## WORK REQUEST A
Show each line of the records that contains the word "quelli".

Piece Name Notation (PNN) Specification
- Version: 1.0.0
- Author: Sashité
- Published: January 25, 2025
- License: MIT License
Overview
Piece Name Notation (PNN) provides a foundational, human-readable naming system for game pieces in abstract strategy board games. PNN serves as a primitive building block in the Sashité ecosystem, using descriptive alphanumeric names with case encoding, optional state modifiers, and optional terminal markers to represent piece identity and player assignment.
As a foundational primitive, PNN is completely self-contained and provides formal naming for piece identification. It does not depend on or derive from any other specifications.
Core concept: Each PNN name is a case-consistent alphanumeric identifier that directly represents a game piece, player assignment, optional state, and optional terminal status.
Terminology
For complete definitions of terms used in this document, see the Glossary.
PNN uses the following specific terms:
-
Normal State — The baseline condition of a piece, representing its unmodified capabilities. In PNN, this corresponds to the absence of a state modifier (no
+or-prefix). -
Enhanced State — A state in which a piece gains extended or improved capabilities, often resulting from promotion or empowerment. In PNN, the Enhanced State is encoded by the
+prefix (e.g.+ROOK). -
Diminished State — A weakened or restricted state of a piece, typically due to penalties or transformations. In PNN, the Diminished State is encoded by the
-prefix (e.g.-PAWN). -
State Modifier — A PNN prefix (
+or-) signalling enhancement or diminishment of a piece’s state relative to its Normal State. -
Terminal Marker — A PNN suffix (
^) indicating that a piece is a Terminal Piece whose presence, condition, or capacity for action determines whether the Match can continue.
PNN does not prescribe how these states or terminal status alter movement, rules, or match outcomes; that logic belongs to the Rule System.
Dependencies
None. PNN is a foundational primitive with no dependencies.
Format Specification
Structure
PNN names consist of an optional state modifier followed by a case-consistent alphanumeric name and an optional terminal marker.

## THE INPUT
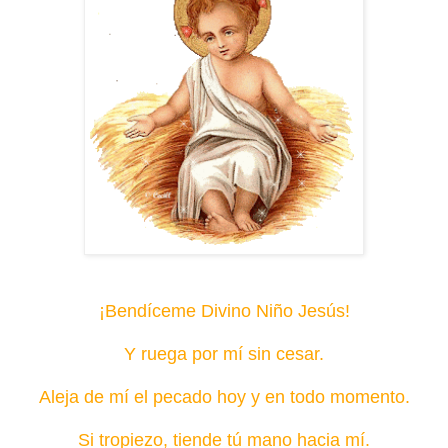
¡Bendíceme Divino Niño Jesús!
Y ruega por mí sin cesar.
Aleja de mí el pecado hoy y en todo momento.
Si tropiezo, tiende tú mano hacia mí.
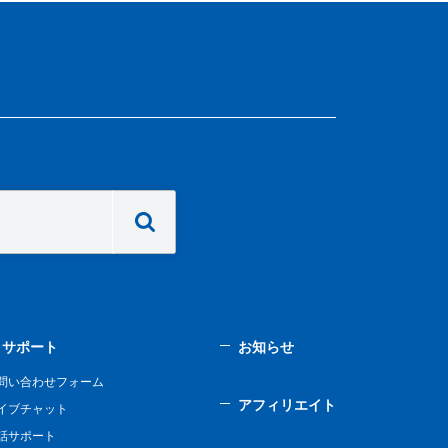
サポート
お知らせ
問い合わせフォーム
アフィリエイト
イブチャット
話サポート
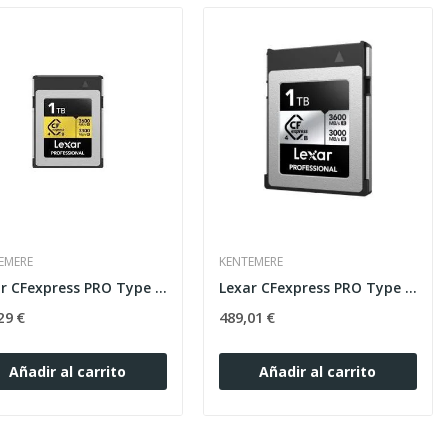
EMERE
KENTEMERE
Lexar CFexpress PRO Type B GOLD 4.0 series 1TB - R
Lexar CFexpress PRO Type B SILVER 4.0 series 1TB -
29 €
489,01 €
Añadir al carrito
Añadir al carrito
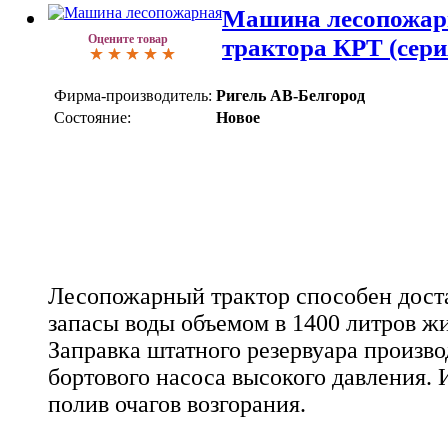
Машина лесопожарн
Оцените товар
трактора КРТ (сери
Фирма-производитель:
Ригель АВ-Белгород
Состояние:
Новое
Лесопожарный трактор способен доста
запасы воды объемом в 1400 литров жи
Заправка штатного резервуара произв
бортового насоса высокого давления.
полив очагов возгорания.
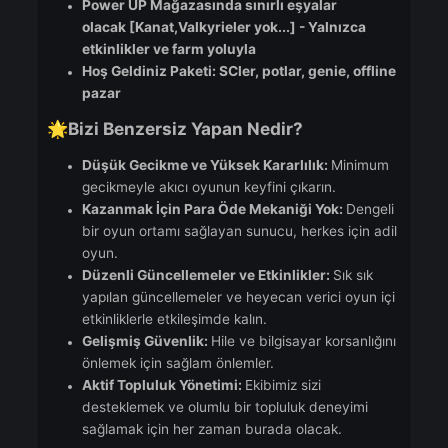
Selamlar Şövalyeler!
Yepyeni Knight Online Özel Sunucumuzun
resmi açılışını duyurmaktan büyük heyec
duyuyoruz! Aylarca süren özel geliştirme 
zorlu testlerden sonra sunucumuz artık
yayında ve benzersiz bir oyun deneyimi
sunmaya hazır olacaktır.
ForgottenKO'nun Resmi Açılışı
:
27.07.2024, 22:00
[GMT +3]
Başlangıç aşaması nasıl olacak?
🎮
İlk aşamada maksimum seviye 65'tir
Master devre dışı.
Power UP Mağazasında sınırlı eşyalar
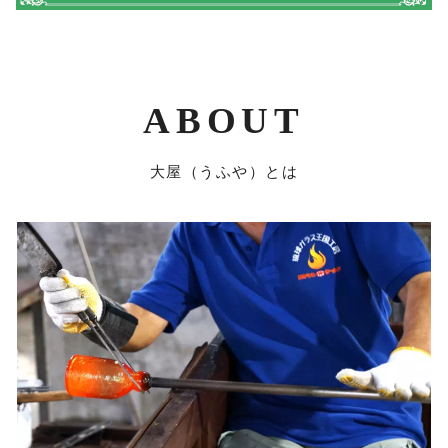
ABOUT
大屋（うふや）とは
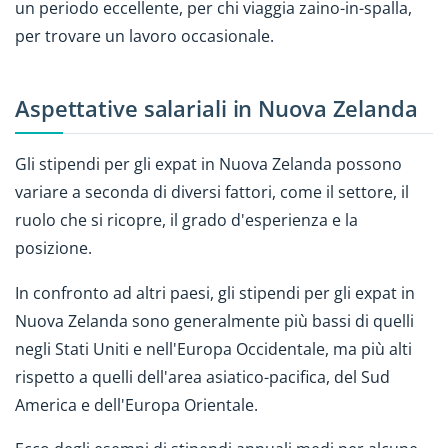
un periodo eccellente, per chi viaggia zaino-in-spalla,
per trovare un lavoro occasionale.
Aspettative salariali in Nuova Zelanda
Gli stipendi per gli expat in Nuova Zelanda possono
variare a seconda di diversi fattori, come il settore, il
ruolo che si ricopre, il grado d'esperienza e la
posizione.
In confronto ad altri paesi, gli stipendi per gli expat in
Nuova Zelanda sono generalmente più bassi di quelli
negli Stati Uniti e nell'Europa Occidentale, ma più alti
rispetto a quelli dell'area asiatico-pacifica, del Sud
America e dell'Europa Orientale.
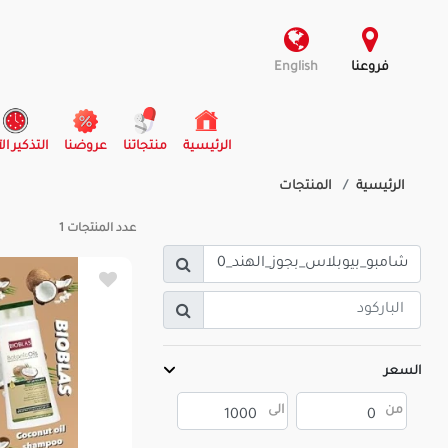
فروعنا
English
(current)
الرئيسية
منتجاتنا
عروضنا
التذكير ال
الرئيسية
المنتجات
عدد المنتجات
1
السعر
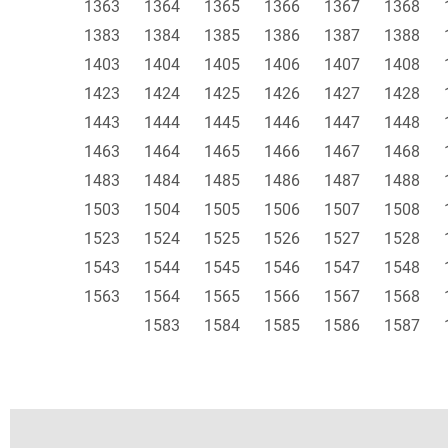
1363
1364
1365
1366
1367
1368
1383
1384
1385
1386
1387
1388
1403
1404
1405
1406
1407
1408
1423
1424
1425
1426
1427
1428
1443
1444
1445
1446
1447
1448
1463
1464
1465
1466
1467
1468
1483
1484
1485
1486
1487
1488
1503
1504
1505
1506
1507
1508
1523
1524
1525
1526
1527
1528
1543
1544
1545
1546
1547
1548
1563
1564
1565
1566
1567
1568
1583
1584
1585
1586
1587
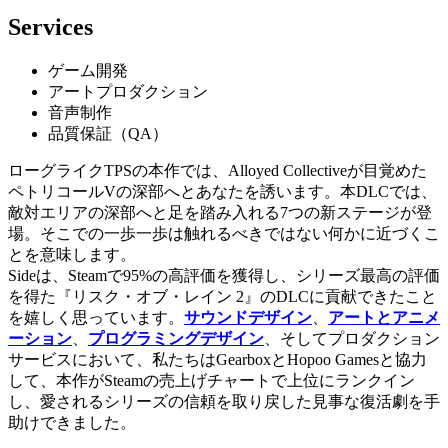
Services
ゲーム開発
アートプロダクション
音声制作
品質保証（QA）
ローグライクTPSの本作では、Alloyed Collectiveが目覚めた
ペトリコールVの深部へとあなたを誘います。本DLCでは、
敵対エリアの深部へと足を踏み入れる7つの新ステージが登
場。そこでの一歩一歩は触れるべきではない何かに近づくこ
とを意味します。
Sideは、Steamで95%の高評価を獲得し、シリーズ最高の評価
を得た『リスク・オブ・レイン 2』のDLCに貢献できたこと
を嬉しく思っています。
サウンドデザイン
、
アートとアニメ
ーション
、
プログラミングデザイン
、そしてプロダクション
サービスにおいて、私たちはGearboxとHopoo Gamesと協力
して、本作がSteamの売上げチャートで上位にランクイン
し、愛されるシリーズの信頼を取り戻した見事な復活劇を手
助けできました。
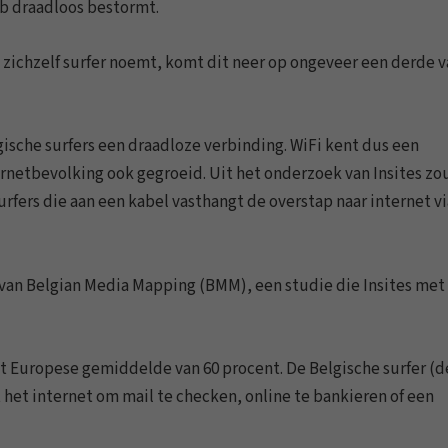
eb draadloos bestormt.
 zichzelf surfer noemt, komt dit neer op ongeveer een derde v
lgische surfers een draadloze verbinding. WiFi kent dus een
nternetbevolking ook gegroeid. Uit het onderzoek van Insites zo
urfers die aan een kabel vasthangt de overstap naar internet v
e van Belgian Media Mapping (BMM), een studie die Insites met
het Europese gemiddelde van 60 procent. De Belgische surfer (d
et het internet om mail te checken, online te bankieren of een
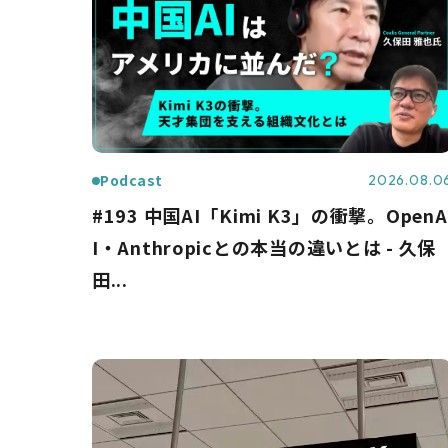
Podcast
2026.08.0
#193 中国AI「Kimi K3」の衝撃。OpenA
I・Anthropicとの本当の違いとは - 久保
田...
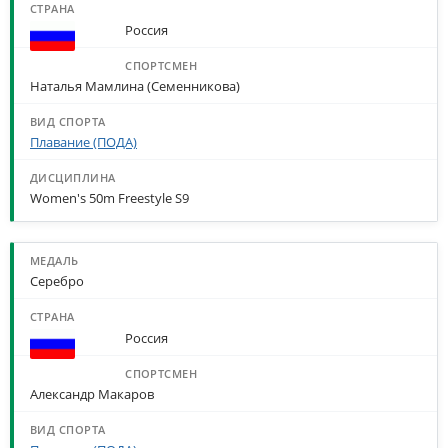
Россия
Наталья Мамлина (Семенникова)
Плавание (ПОДА)
Women's 50m Freestyle S9
Серебро
Россия
Александр Макаров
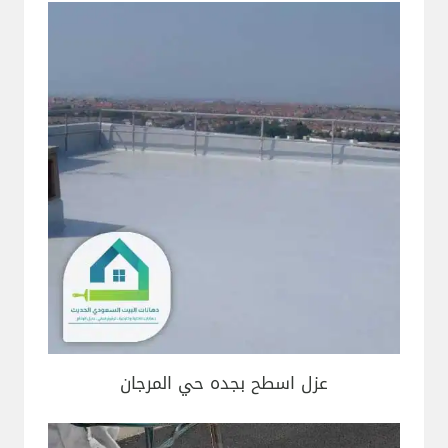
عزل اسطح بجده حي المرجان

## WORK REQUEST B
In the PNN specification, which prefix encodes the Enhanced State of a piece?

## ANSWER AREA A
Nuova Zelanda sono generalmente più bassi di quelli
rispetto a quelli dell'area asiatico-pacifica, del Sud

## ANSWER AREA B
The + prefix.